死者多数…借金地獄の南米「ベネズエラ」が大変なことになってた


■選挙を巡り大混乱となっている南米ベネズエラ

南米ベネズエラで7月30日、憲法改正手続きに伴う制憲議会選(定数545)が投開票された。

マドゥロ大統領率いる統一社会党が全545議席を獲得したことを受け、翌31日に反政府デモが行われ、治安部隊との衝突などで少なくとも10人が死亡する事態となった。

マドゥロ氏は30日深夜に首都カラカスで支持者を前に演説し「国会による妨害工作もこれまでだ」と勝利宣言。早ければ2日にも制憲議会を発足させ、国会を閉鎖する意向を示した。

野党側は選挙結果が不正に操作されたと主張。デモ隊はカラカスの目抜き通りにバリケードを築き、独裁政権を非難した。

野党勢力は、制憲議会はマドゥーロ大統領による権力奪取の試みだと批判しており、選挙をボイコットしている。

マドゥーロ大統領は、何カ月にもわたって抗議デモが続き、政府と国民議会の対立が膠着(こうちゃく)状態に陥っているなかで、制憲議会の発足が唯一の解決策だと主張している。

米州や欧州連合(EU)など外国からは制憲議会選に対して非難が相次いでいる。

米トランプ政権は31日、ベネズエラのマドゥロ大統領個人に対する制裁を発表した。大統領とベネズエラ政府が同国の民主主義を損なっているとした。

米国が国家元首に制裁を科すのは同氏が4人目。財務省の制裁対象リストには、北朝鮮の金正恩委員長とジンバブエのムガベ大統領、シリアのアサド大統領も載っている。

南米各国は相次いで「結果を認めない」とする声明を出し非難しています。

カナダやアルゼンチン、ブラジルなど12カ国が30日までに今回の制憲議会を認めないという声明を発表した。

「今回の選挙はベネズエラの憲法に違反しており、民主主義の秩序を壊すもので、選挙の結果は認められない。
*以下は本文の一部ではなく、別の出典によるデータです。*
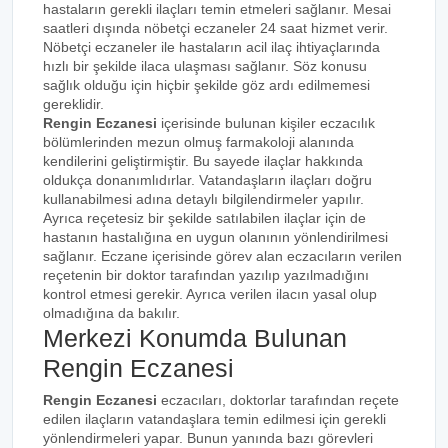
hastaların gerekli ilaçları temin etmeleri sağlanır. Mesai
saatleri dışında nöbetçi eczaneler 24 saat hizmet verir.
Nöbetçi eczaneler ile hastaların acil ilaç ihtiyaçlarında
hızlı bir şekilde ilaca ulaşması sağlanır. Söz konusu
sağlık olduğu için hiçbir şekilde göz ardı edilmemesi
gereklidir.
Rengin Eczanesi
içerisinde bulunan kişiler eczacılık
bölümlerinden mezun olmuş farmakoloji alanında
kendilerini geliştirmiştir. Bu sayede ilaçlar hakkında
oldukça donanımlıdırlar. Vatandaşların ilaçları doğru
kullanabilmesi adına detaylı bilgilendirmeler yapılır.
Ayrıca reçetesiz bir şekilde satılabilen ilaçlar için de
hastanın hastalığına en uygun olanının yönlendirilmesi
sağlanır. Eczane içerisinde görev alan eczacıların verilen
reçetenin bir doktor tarafından yazılıp yazılmadığını
kontrol etmesi gerekir. Ayrıca verilen ilacın yasal olup
olmadığına da bakılır.
Merkezi Konumda Bulunan
Rengin Eczanesi
Rengin Eczanesi
eczacıları, doktorlar tarafından reçete
edilen ilaçların vatandaşlara temin edilmesi için gerekli
yönlendirmeleri yapar. Bunun yanında bazı görevleri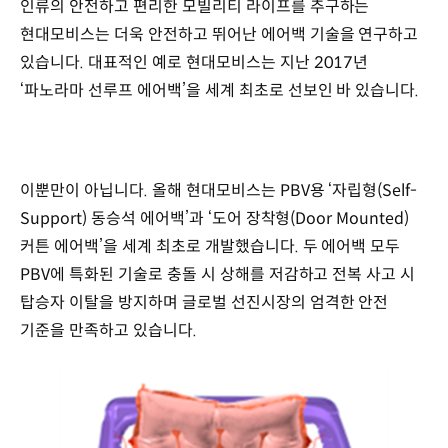
인류의 안전하고 편리한 모빌리티 라이프를 추구하는
현대모비스는 더욱 안전하고 뛰어난 에어백 기술을 연구하고
있습니다. 대표적인 예로 현대모비스는 지난 2017년
‘파노라마 선루프 에어백’을 세계 최초로 선보인 바 있습니다.
이뿐만이 아닙니다. 올해 현대모비스는 PBV용 ‘자립형(Self-
Support) 동승석 에어백’과 ‘도어 장착형(Door Mounted)
커튼 에어백’을 세계 최초로 개발했습니다. 두 에어백 모두
PBV에 특화된 기술로 충돌 시 상해를 저감하고 전복 사고 시
탑승자 이탈을 방지하며 글로벌 선진시장의 엄격한 안전
기준을 만족하고 있습니다.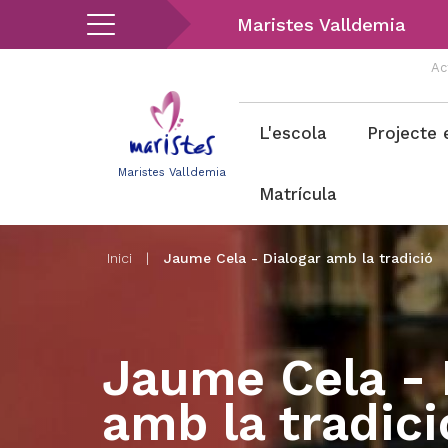
Vés
Maristes Valldemia
al
contingut
Ac
Menu
L'escola
Projecte 
valldemia
Maristes Valldemia
Matrícula
Inici
|
Jaume Cela - Dialogar amb la tradició
Jaume Cela - 
amb la tradici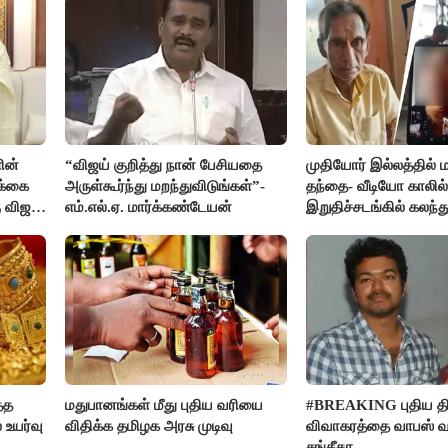
ின்
“விஜய் குறித்து நான் பேசியதை
முதியோர் இல்லத்தில
க்கை
அருள்கூர்ந்து மறந்துவிடுங்கள்”-
தந்தை- வீடியோ காலில்
 விஜய்
எம்.எல்.ஏ. மார்க்கண்டேயன்
இறுதிச்சடங்கில் கலந
மகள்கள்
்த
மதுபானங்கள் மீது புதிய வரியை
#BREAKING புதிய திர
 உயர்வு
விதிக்க தமிழக அரசு முடிவு
விவாகரத்தை வாபஸ் வ
சங்கீதா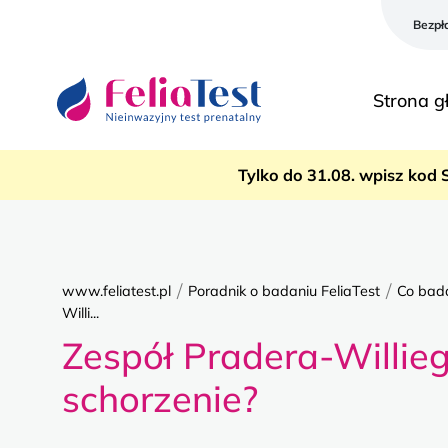
Bezpł
Strona 
Tylko do 31.08. wpisz kod 
/
/
www.feliatest.pl
Poradnik o badaniu FeliaTest
Co bada
Willi...
Zespół Pradera-Willieg
schorzenie?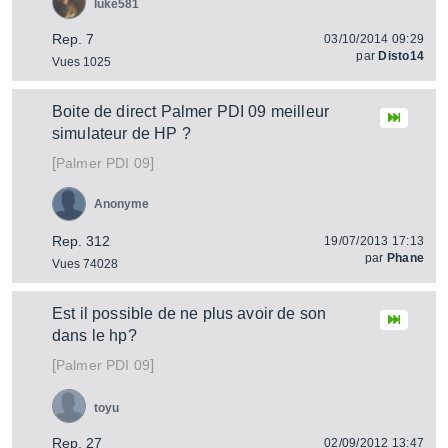
luke581
Rep. 7
03/10/2014 09:29
par
Disto14
Vues 1025
Boite de direct Palmer PDI 09 meilleur
simulateur de HP ?
[
]
PDI 09
Palmer
Anonyme
Rep. 312
19/07/2013 17:13
par
Phane
Vues 74028
Est il possible de ne plus avoir de son
dans le hp?
[
]
PDI 09
Palmer
toyu
Rep. 27
02/09/2012 13:47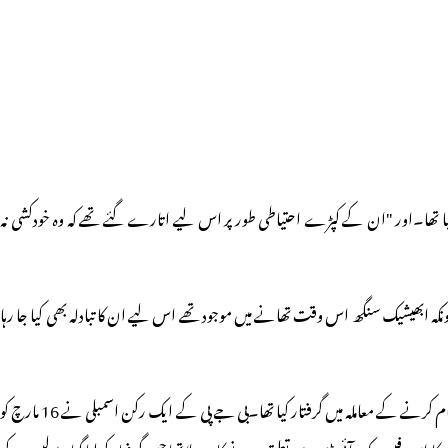
جرنلسٹوں کو پولیس اسٹیشن کے لاک اپ میں رکھا گیا تھا۔اور "ان کے کپڑے احتیاطی طور پر اس لیے اتارے گئے تھے کہ وہ خودکشی نہ
۔چونکہ ابھیشیک سنگھ اس وقت تھانے میں موجود تھے اس لیے ان کا تبادلہ بھی کیا جا رہا
سدھی کے ایس پی مکیش شریواستونے میڈیا کو بتایا کہ کوتوالی پولیس نے 2 اپریل کو ایک تھیٹر آرٹسٹ نیرج کندر کو بی جے پی کے ایک رکن اسمبلی اور ان کے خاندان کو بدنام کرنے کے معاملہ میں گرفتار کیا تھا۔بی جے پی کے ایک رکن اسمبلی نے 16 مارچ کو
اس فیس بک آئی ڈی سے تعلق ہونے کا پتہ چلا تھا جسے گرفتار کرلیا گیا۔پولیس کے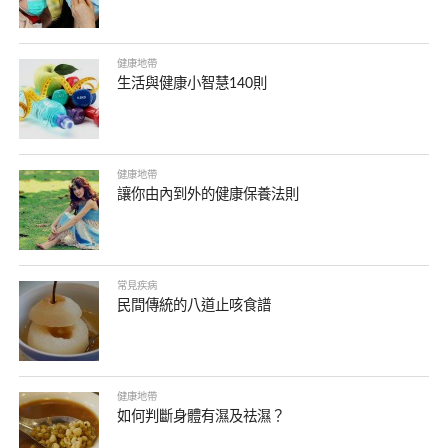
健康地帶
生活與健康小智慧140則
健康地帶
讓你由內到外的健康保養法則
常見疾病
民間傳統的八道止咳食譜
健康地帶
如何判斷身體有濕及祛濕？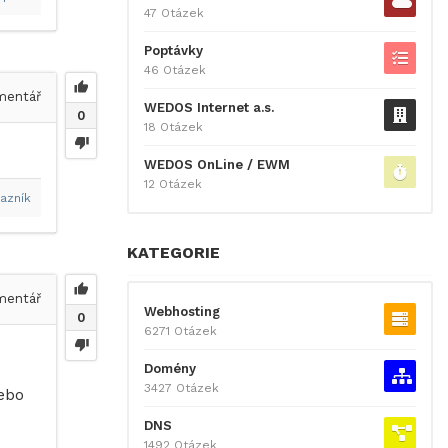
47 Otázek
Poptávky
46 Otázek
entář
WEDOS Internet a.s.
0
18 Otázek
WEDOS OnLine / EWM
12 Otázek
azník
KATEGORIE
entář
Webhosting
0
6271 Otázek
Domény
3427 Otázek
ebo
DNS
1492 Otázek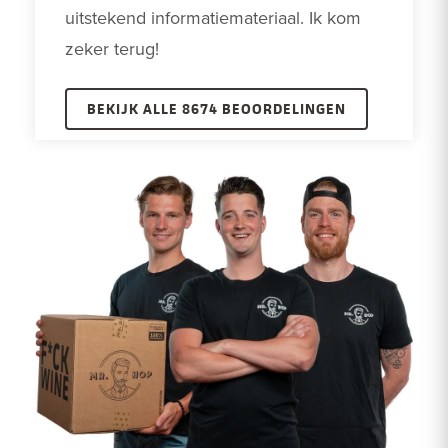
uitstekend informatiemateriaal. Ik kom 
zeker terug!
BEKIJK ALLE 8674 BEOORDELINGEN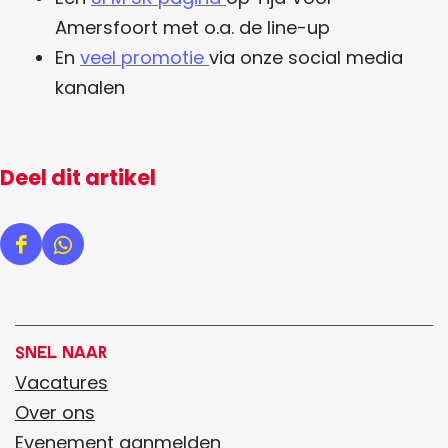
Amersfoort met o.a. de line-up
En
veel promotie
via onze social media
kanalen
Deel dit artikel
D
D
e
e
e
e
l
l
Snel naar
d
d
Vacatures
e
e
Over ons
z
z
Evenement aanmelden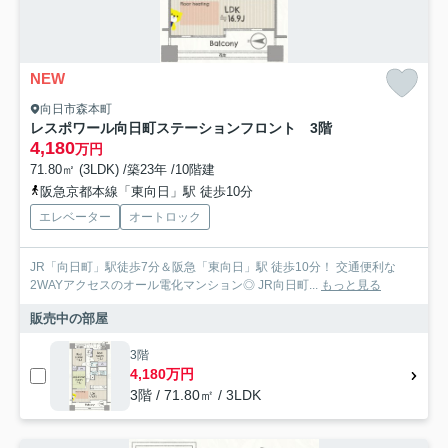
NEW
向日市森本町
レスポワール向日町ステーションフロント 3階
4,180
万円
71.80㎡ (3LDK) /築23年 /10階建
阪急京都本線「東向日」駅 徒歩10分
エレベーター
オートロック
JR「向日町」駅徒歩7分＆阪急「東向日」駅 徒歩10分！ 交通便利な
2WAYアクセスのオール電化マンション◎ JR向日町...
もっと見る
販売中の部屋
3階
4,180万円
3階 / 71.80㎡ / 3LDK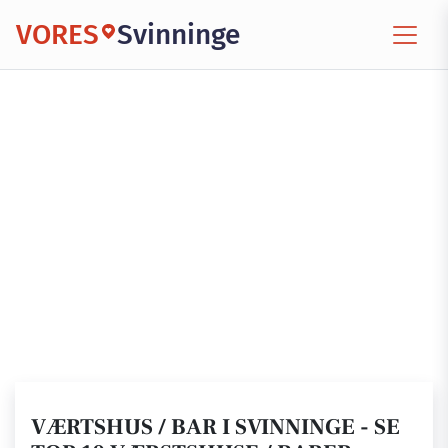
VORES
Svinninge
VÆRTSHUS / BAR I SVINNINGE - SE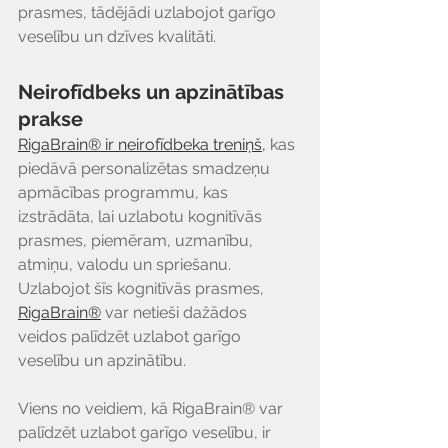
prasmes, tādējādi uzlabojot garīgo 
veselību un dzīves kvalitāti.
Neirofīdbeks un apzinātības 
prakse
RigaBrain® ir neirofīdbeka treniņš
,
 kas 
piedāvā personalizētas smadzeņu 
apmācības programmu, kas 
izstrādāta, lai uzlabotu kognitīvās 
prasmes, piemēram, uzmanību, 
atmiņu, valodu un spriešanu. 
Uzlabojot šīs kognitīvās prasmes, 
RigaBrain®
var netieši dažādos 
veidos palīdzēt uzlabot garīgo 
veselību un apzinātību.
Viens no veidiem, kā RigaBrain® var 
palīdzēt uzlabot garīgo veselību, ir 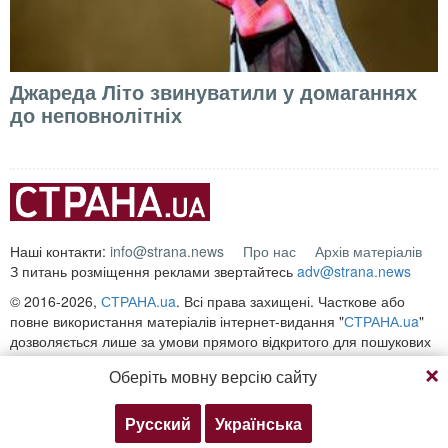
Джареда Літо звинуватили у домаганнях
до неповнолітніх
Наші контакти:
info@strana.news
Про нас
Архів матеріалів
З питань розміщення реклами звертайтесь
adv@strana.news
© 2016-2026,
СТРАНА.ua
. Всі права захищені. Часткове або
повне використання матеріалів інтернет-видання "
СТРАНА.ua
"
дозволяється лише за умови прямого відкритого для пошукових
систем гіперпосилання на безпосередню адресу матеріалу на
Оберіть мовну версію сайту
сайті
strana.ua
Будь-яке копіювання, публікація, передрук чи відтворення
інформації, що містить посилання на «Інтерфакс-Україна»,
Русский
Українська
забороняється.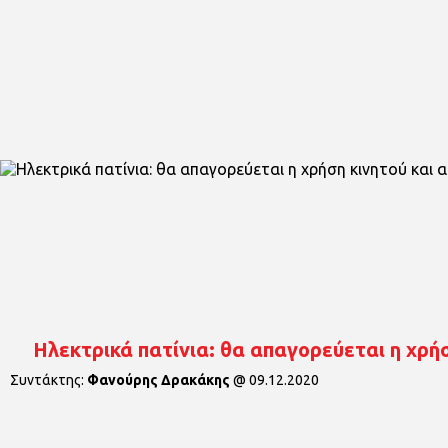
Ηλεκτρικά πατίνια: θα απαγορεύεται η χρή
Συντάκτης:
Φανούρης Δρακάκης
@
09.12.2020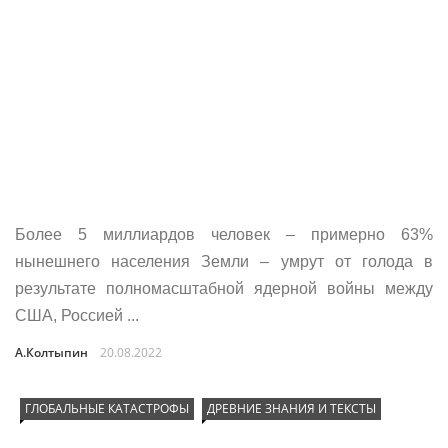
Более 5 миллиардов человек – примерно 63%
нынешнего населения Земли – умрут от голода в
результате полномасштабной ядерной войны между
США, Россией ...
А.Колтыпин
20.08.2022
ГЛОБАЛЬНЫЕ КАТАСТРОФЫ
ДРЕВНИЕ ЗНАНИЯ И ТЕКСТЫ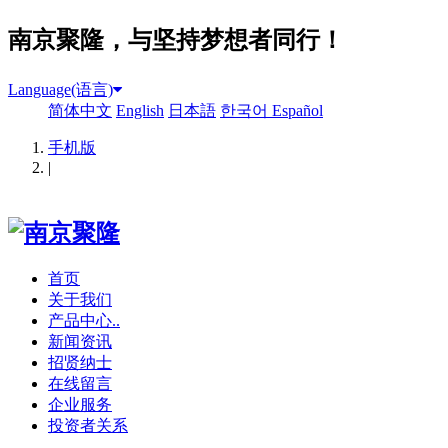
南京聚隆，与坚持梦想者同行！
Language(语言)
简体中文
English
日本語
한국어
Español
手机版
|
首页
关于我们
产品中心..
新闻资讯
招贤纳士
在线留言
企业服务
投资者关系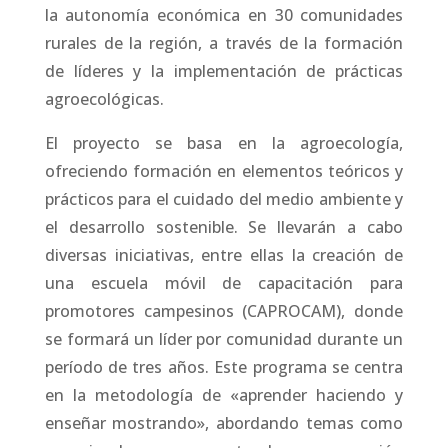
la autonomía económica en 30 comunidades
rurales de la región, a través de la formación
de líderes y la implementación de prácticas
agroecológicas.
El proyecto se basa en la agroecología,
ofreciendo formación en elementos teóricos y
prácticos para el cuidado del medio ambiente y
el desarrollo sostenible. Se llevarán a cabo
diversas iniciativas, entre ellas la creación de
una escuela móvil de capacitación para
promotores campesinos (CAPROCAM), donde
se formará un líder por comunidad durante un
período de tres años. Este programa se centra
en la metodología de «aprender haciendo y
enseñar mostrando», abordando temas como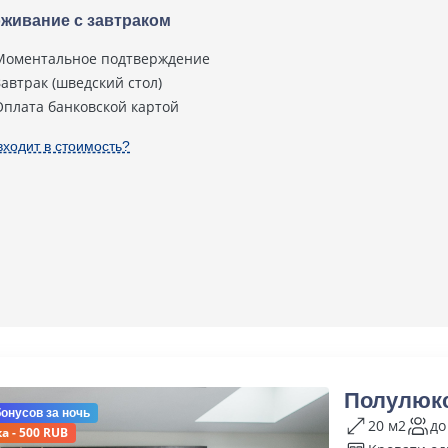
живание с завтраком
Моментальное подтверждение
Завтрак (шведский стол)
Оплата банковской картой
входит в стоимость?
Полулюкс
бонусов
за ночь
20 м2
до
а - 500 RUB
また、これまで100人以上の犠牲者を出している暴力的な弾圧を非難する」

ペルー政府の声明です

■制憲議会とは

憲法改正を目的とした臨時の立法機関で、民主的な手続きを経て選ばれた議会の無効化を含む強い権限を持つ。

候補者は政府の影響下にある選挙管理委員会が選定するため、政府の意図に沿った恣意的な運用が可能になる。

「制憲議会」は数日以内に発足する見通しですが野党側は31日も抗議デモを行うよう呼びかけ、マドゥーロ大統領との対立は今後、一層激しくなりそう

■事態の発端は「マドゥロ大統領」の強権政治

この決定は、立法・行政・司法の三権すべてがマドゥロ大統領の与党・統一社会党によって支配されることを意味する。

この決定=最高裁判所は31日までに、野党勢力が過半数を占める議会からすべての権限を剥奪(はくだつ)し、最高裁に移管する決定を下した。最高裁の判事はマドゥロ大統領派が多数を占めています。

最高裁判所は今年3月、国民議会の権限を剥奪する判断を示したが、後に判断は撤回された。

国民議会のフリオ・ボルヘス議長は30日、「ニコラス・マドゥロ(大統領)はクーデターを起こした」と述べた。

■根本には原油安による深刻な経済危機がある

深刻な経済危機は石油価格の下落でさらに悪化した。石油はベネズエラの輸出額の95%を占め、収益は政府の社会福祉政策に使われてきた。